The point of all this is that this one soldier was unlike anyone else in our company, and was in fact
certifiably and dangerously psychotic. And that he was a lone exception among the hundreds of
soldiers I fought behind, beside, and now and then in front of. Ken Clough was perhaps the sanest man
I have known. I watched him one day when he was caught in a mortar barrage; and just when I felt
certain he had been killed, he rolled onto his back and lit a cigarette. Lieutenant Wilcox, who killed
thirteen enemy in one day with a thirty-eight, was thoroughly human and as fine an officer as I ever
saw.
I have been telling you about all this, because I know that some of you will not know it. I would not
tell David Drake the same thing because I know that he knows it already. You will find it here, in every
story he writes. Men and women do not stop being women and men because they are out where the
metal flies, and that is the wonderful, the truly miraculous, thing about them. Now and then the
experience even knocks a bit of the pretence and pettiness out of them, and that is the glorious thing
about a real shooting war, otherwise such a mess of pain and waste.
I sat in on a late-night party once in which the subject of friendship came up, and I listened in
dumbstruck incredulity as one man explained that his friends had to like the same things he did—that
they must not only read the same books and magazines he did, and listen to the same music, but pretty
much share his opinions of all those things. He was followed by an attractive young woman who
insisted that her friends had to be of her social and economic class. At that point I made all of them shut
up while I explained that a friend is someone who will give you a drink from his canteen and watch
while you sleep.

(Collected data entries)
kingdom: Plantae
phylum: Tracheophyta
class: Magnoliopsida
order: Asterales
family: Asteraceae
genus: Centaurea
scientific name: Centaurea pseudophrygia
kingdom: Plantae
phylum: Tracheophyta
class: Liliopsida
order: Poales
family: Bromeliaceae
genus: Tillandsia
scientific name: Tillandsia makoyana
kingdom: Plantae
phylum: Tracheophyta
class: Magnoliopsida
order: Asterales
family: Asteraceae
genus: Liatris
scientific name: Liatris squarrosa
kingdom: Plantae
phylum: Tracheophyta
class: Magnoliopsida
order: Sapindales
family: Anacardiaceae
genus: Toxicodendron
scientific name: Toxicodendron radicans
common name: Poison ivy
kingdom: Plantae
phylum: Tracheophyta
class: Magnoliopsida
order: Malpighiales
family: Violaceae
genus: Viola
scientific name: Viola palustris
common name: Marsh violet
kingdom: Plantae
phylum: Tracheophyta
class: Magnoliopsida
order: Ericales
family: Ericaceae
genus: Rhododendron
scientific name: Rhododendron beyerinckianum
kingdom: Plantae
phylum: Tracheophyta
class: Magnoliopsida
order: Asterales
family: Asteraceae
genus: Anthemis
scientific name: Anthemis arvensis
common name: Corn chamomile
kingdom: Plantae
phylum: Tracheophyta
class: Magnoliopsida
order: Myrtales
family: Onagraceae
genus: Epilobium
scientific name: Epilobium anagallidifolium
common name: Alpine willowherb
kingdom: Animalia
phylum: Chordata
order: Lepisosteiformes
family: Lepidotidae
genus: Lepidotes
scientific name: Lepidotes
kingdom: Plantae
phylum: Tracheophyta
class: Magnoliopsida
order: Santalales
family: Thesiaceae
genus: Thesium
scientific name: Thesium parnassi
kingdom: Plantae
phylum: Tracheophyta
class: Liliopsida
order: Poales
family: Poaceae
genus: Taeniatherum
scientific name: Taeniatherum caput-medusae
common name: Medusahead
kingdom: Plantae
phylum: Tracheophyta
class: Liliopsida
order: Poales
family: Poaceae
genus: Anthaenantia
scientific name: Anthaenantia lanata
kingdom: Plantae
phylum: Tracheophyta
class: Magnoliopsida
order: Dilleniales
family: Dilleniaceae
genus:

Work instruction: According to the excerpt, what did Ken Clough do during the mortar barrage at the moment the writer felt certain he had been killed?

Task output: He rolled onto his back and lit a cigarette.